Manny Chirico, a titan of the fashion industry, is the longtime chairman and CEO of PVH Corp., the world’s second-largest apparel company; he plans to retire next month. Chirico served as the company’s CEO beginning in 2006 and as its board chairman since 2007. He currently serves on the boards of Montefiore Medical Center and Save the Children, while Joanne serves as the vice president of the Parish Council at Immaculate Conception Church in Tuckahoe, New York, and is on the board of Montfort Academy.
Manny, who is also a Fordham trustee, recalled that when he was a senior at Fordham, he took a philosophy class with a Jesuit professor who quoted St. Ignatius Loyola: “Go forth and set the world on fire.”
“I really like that quote, it sounded like something Vince Lombardi would say just before he sent his team out to play in the Super Bowl,” Chirico said. “I had no idea what it meant, but I wrote it down in my notebook.”
Chirico said that he asked the priest what this quote actually meant.
“In typical Jesuit fashion, he said to me, ‘Young man, that’s what you need to figure out,’” he said. “So for the last 40 years, I’ve been trying to figure out what it means to go forth and set the world on fire—I’m still working on it—but I do realize that there is no formula and no set answer. It’s a challenge to make a difference in the small things we do every day.”
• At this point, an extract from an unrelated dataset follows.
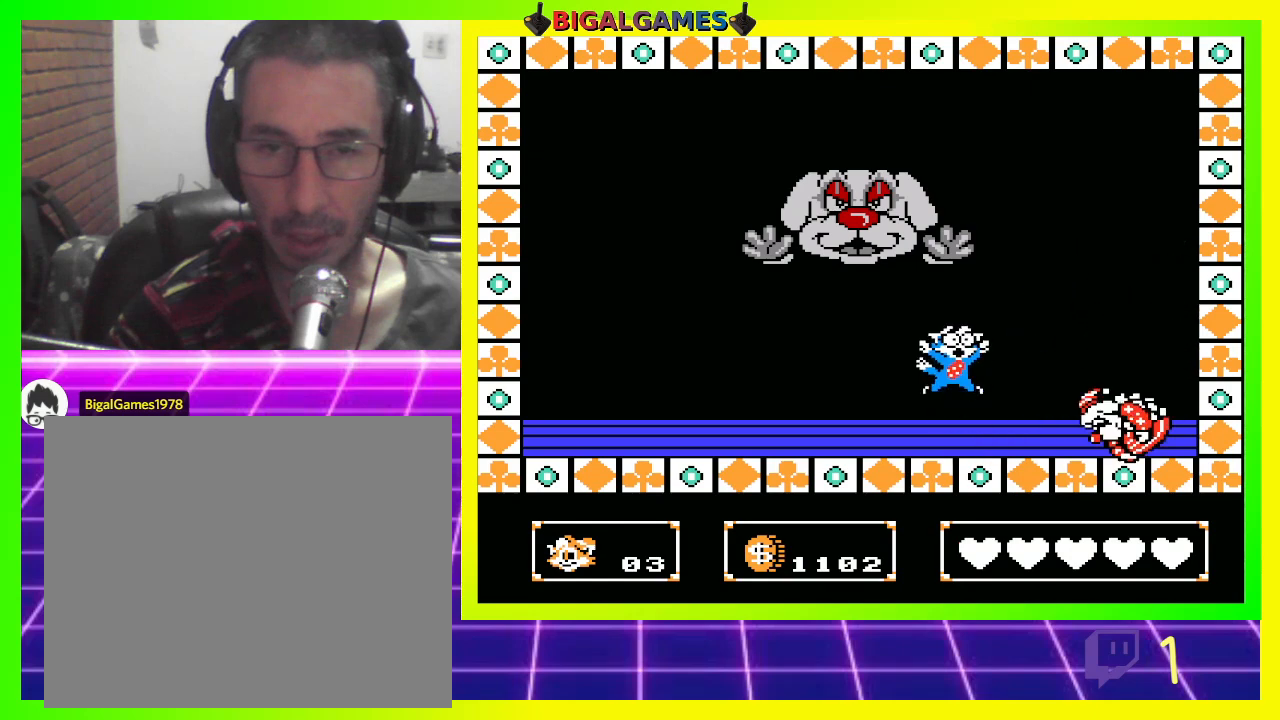
{"buttons": [], "left_stick": "center", "right_stick": "center", "events": [[267, "DPAD_LEFT", "up"]]}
Joe Moglia has combined his love of finance and football throughout his life, working as a championship-winning defensive coordinator at Dartmouth before joining the MBA training program at Merrill Lynch and eventually becoming CEO and chairman of TD Ameritrade, a post he held for more than 24 years, before returning to football as the head coach at Coastal Carolina University. Moglia currently serves as the chair of athletics at Coastal Carolina and board chairman of Fundamental Global Investors and Capital Wealth Advisors.
When he was a senior at Fordham, Moglia took a job coaching at Archmere Academy in Claymont, Delaware, and said that he wanted to provide his players with something more than just a desire to win.
“How do you lay the foundation upon which those boys become men?” he said.
“We created a philosophy that said, ‘A real man, a real woman, a real leader, stands on their own two feet, takes responsibility for themselves, always treats others with dignity and respect, and deals with the consequences of their actions,” he said.
Moglia said that this mindset and philosophy came from Fordham.
“This is a university for others, that loves others, so for me, for whatever I may have accomplished in my life, at the end of the day I’m so incredibly proud to be part of Fordham … and hopefully as I go forward, I continue to make Fordham proud,” he said.
The Chiricos and Moglia were originally supposed to be honored in 2020, but that Founder’s Dinner was canceled due to the pandemic. They were also recognized earlier this year at a virtual toast for scholars and honorees.
The night also featured several performances: Tyler Tagliaferro, a 2017 graduate of the Fordham College at Lincoln Center, played the bagpipes as guests walked in; the Young People’s Chorus of New York City performed; Jesira Rodriguez, a Fordham College at Lincoln Center senior and a Founder’s Scholar, sang the national anthem; and the Fordham Ramblers closed the evening with an a cappella rendition of “The Ram,” Fordham’s fight song.
Father McShane called on those in attendance to honor the members of the Fordham community who preceded them by investing in and supporting current students.
“You were formed by and now possess the intangibles that make for Fordham’s greatness, and that distinguish Fordham from other universities,” he said. “You are men and women for others. You are men and women of character, grit, determination, integrity, expansiveness of heart, and restlessness of spirit. And so, I turn to you to enable Fordham to make the kind of rich transformative experience that you received here available to your younger brothers and sisters.”